Despite years of getting a steady diet of "non-judgmental" attitudes from our educational system and the media, we have not yet lost all sense of right and wrong.

Our elites may have, which might explain how anyone could have thought that O.J. Simpson's book about the murder of his ex-wife and her friend would be accepted by the public. Apparently the clever people who put this deal together thought that a few glib words would defuse any serious objections and perhaps the few voices of outrage would be just enough to create more free publicity for the book.

We have been imposed on so often that it is understandable how some would think that we had reached the point where we would stand for anything.

After all, parents have come to accept the idea that schools have taken over the task of introducing their children to sex - at whatever age and in whatever way, often crude, might be fashionable in education circles.

As taxpayers, we have quietly accepted the fact that our taxes will be spent to pay big bucks for all sorts of ugly, twisted metal to be displayed in front of or inside government buildings, in the name of "art" - art that was obviously never meant to give the public any enjoyment and often represented a thumbing of the artist's nose at the public.

We have bowed to the little totalitarians like the so-called American Civil Liberties Union who try each year to stamp out more symbols of Christmas. They have even intimidated many schools and businesses into changing the name of their "Christmas vacation" to the "winter holiday." Some stores have been intimidated into dropping the phrase "Merry Christmas."

Yet now and then we sheep rebel. The issue may be large or small but in any event we let the clever folks know that we won't always buy their cleverness.

For years, the non-judgmental sophisticates argued that Pete Rose should be in the Baseball Hall of Fame. Whatever rules he may have violated, his record on the field was all that mattered - or so they said.

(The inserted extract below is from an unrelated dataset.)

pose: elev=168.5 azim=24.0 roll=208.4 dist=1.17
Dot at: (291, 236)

By this reasoning, Shoeless Joe Jackson should also be in the Baseball Hall of Fame, despite his role in throwing the 1919 World Series. After all, Shoeless Joe hit .408 at his peak and had a lifetime batting average of .356. Those are Hall of Fame numbers.

Mark McGwire, with his 70 home runs in 1998, had a greater season than Pete Rose ever did, so you might think that the baseball writers who vote on such things would be all in favor of putting him in the Baseball Hall of Fame as well, despite the steroid scandal and McGwire's taking the Fifth Amendment when questioned in Congress about whether he used steroids.

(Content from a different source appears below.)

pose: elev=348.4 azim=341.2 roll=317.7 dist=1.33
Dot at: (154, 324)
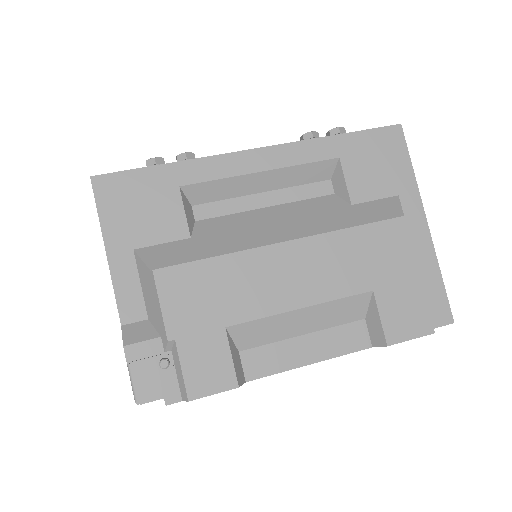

But nearly three-quarters of the writers polled say that they will not vote for him, even though nothing was proved against him. Nothing was proved in court against the players accused of throwing the 1919 World Series but they were all banned from baseball for life anyway.

The fact that everyone is presumed to be innocent in a court of law until proven guilty does not mean that those of us who are not in a court of law have to make that same presumption. It is part of the mindless repetition of words in our time that so many people cannot make that basic distinction.

Congressman Alcee L. Hastings was not convicted in a court of law of taking bribes when he was a federal judge back in the 1980s. But his fellow judges raised that suspicion, his fellow Democrats in the House of Representatives impeached him and Democrats who controlled the Senate removed him from the federal bench.

What Members of Congress were voting on was not whether to send Alcee L. Hastings to jail but whether he was too big a risk to be left with all the powers of a federal judge.

Apparently future House Speaker Nancy Pelosi was willing to risk putting this man with his checkered past in charge of the intelligence committee in the House of Representatives. But outrage among the public, including some in the liberal media, showed that the "non-judgmental" attitude has not yet eliminated common sense and common decency.

There are still flickering signs of hope.